*WHAT NEEDS TO BE DONE*: Output range, inclusive: from the line containing "image (semi-automatic segmentation, software-assisted" to the line containing "- T11 vertebra: (239, 299, 266, 305)". Restate those lines from the data below word for word and only those.

*** Opening LISTED ENTRIES ***

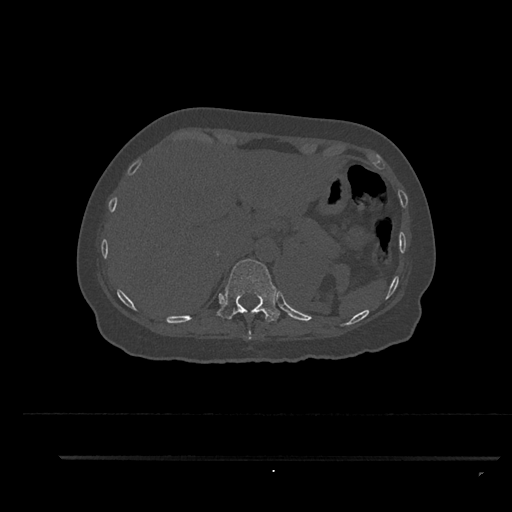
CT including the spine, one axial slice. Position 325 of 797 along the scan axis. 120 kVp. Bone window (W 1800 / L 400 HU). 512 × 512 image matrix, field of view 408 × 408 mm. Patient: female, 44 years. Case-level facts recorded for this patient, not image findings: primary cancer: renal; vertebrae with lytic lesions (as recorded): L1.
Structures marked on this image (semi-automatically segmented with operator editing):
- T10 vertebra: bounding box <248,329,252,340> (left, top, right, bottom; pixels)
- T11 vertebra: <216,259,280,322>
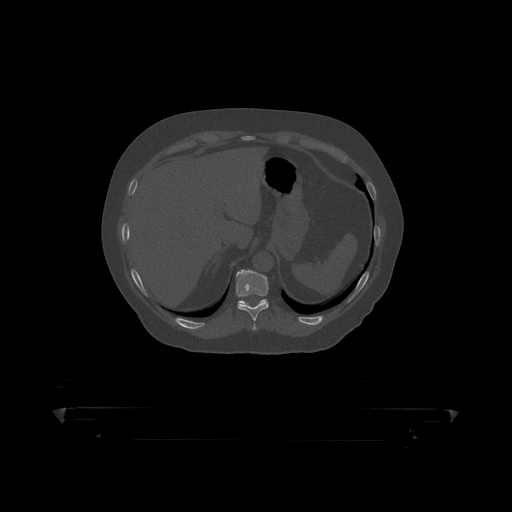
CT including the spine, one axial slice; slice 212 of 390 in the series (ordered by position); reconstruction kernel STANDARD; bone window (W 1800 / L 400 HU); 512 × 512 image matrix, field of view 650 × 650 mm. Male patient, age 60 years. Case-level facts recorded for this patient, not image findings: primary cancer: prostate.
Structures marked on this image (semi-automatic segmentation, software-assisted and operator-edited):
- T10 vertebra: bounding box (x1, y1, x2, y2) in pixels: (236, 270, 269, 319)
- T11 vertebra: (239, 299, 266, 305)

*** Closing LISTED ENTRIES ***
*** Opening LISTED ENTRIES ***

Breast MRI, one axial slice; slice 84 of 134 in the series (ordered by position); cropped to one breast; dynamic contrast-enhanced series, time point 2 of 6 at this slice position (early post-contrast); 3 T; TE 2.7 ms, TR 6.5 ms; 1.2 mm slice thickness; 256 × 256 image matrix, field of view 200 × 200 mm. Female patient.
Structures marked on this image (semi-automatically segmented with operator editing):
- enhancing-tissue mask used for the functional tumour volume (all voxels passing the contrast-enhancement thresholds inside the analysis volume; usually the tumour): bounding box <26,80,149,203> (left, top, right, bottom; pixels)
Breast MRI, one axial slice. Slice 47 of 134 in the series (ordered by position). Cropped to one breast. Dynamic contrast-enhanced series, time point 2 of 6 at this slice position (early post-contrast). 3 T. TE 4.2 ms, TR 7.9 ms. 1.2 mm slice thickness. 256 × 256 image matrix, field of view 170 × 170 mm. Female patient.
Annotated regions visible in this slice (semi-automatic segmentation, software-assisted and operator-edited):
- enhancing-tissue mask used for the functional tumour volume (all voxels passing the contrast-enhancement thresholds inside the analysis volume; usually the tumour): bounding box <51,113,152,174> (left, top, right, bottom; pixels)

*** Closing LISTED ENTRIES ***

*OUTPUT OF THE TASK*:
Structures marked on this image (semi-automatic segmentation, software-assisted and operator-edited):
- T10 vertebra: bounding box (x1, y1, x2, y2) in pixels: (236, 270, 269, 319)
- T11 vertebra: (239, 299, 266, 305)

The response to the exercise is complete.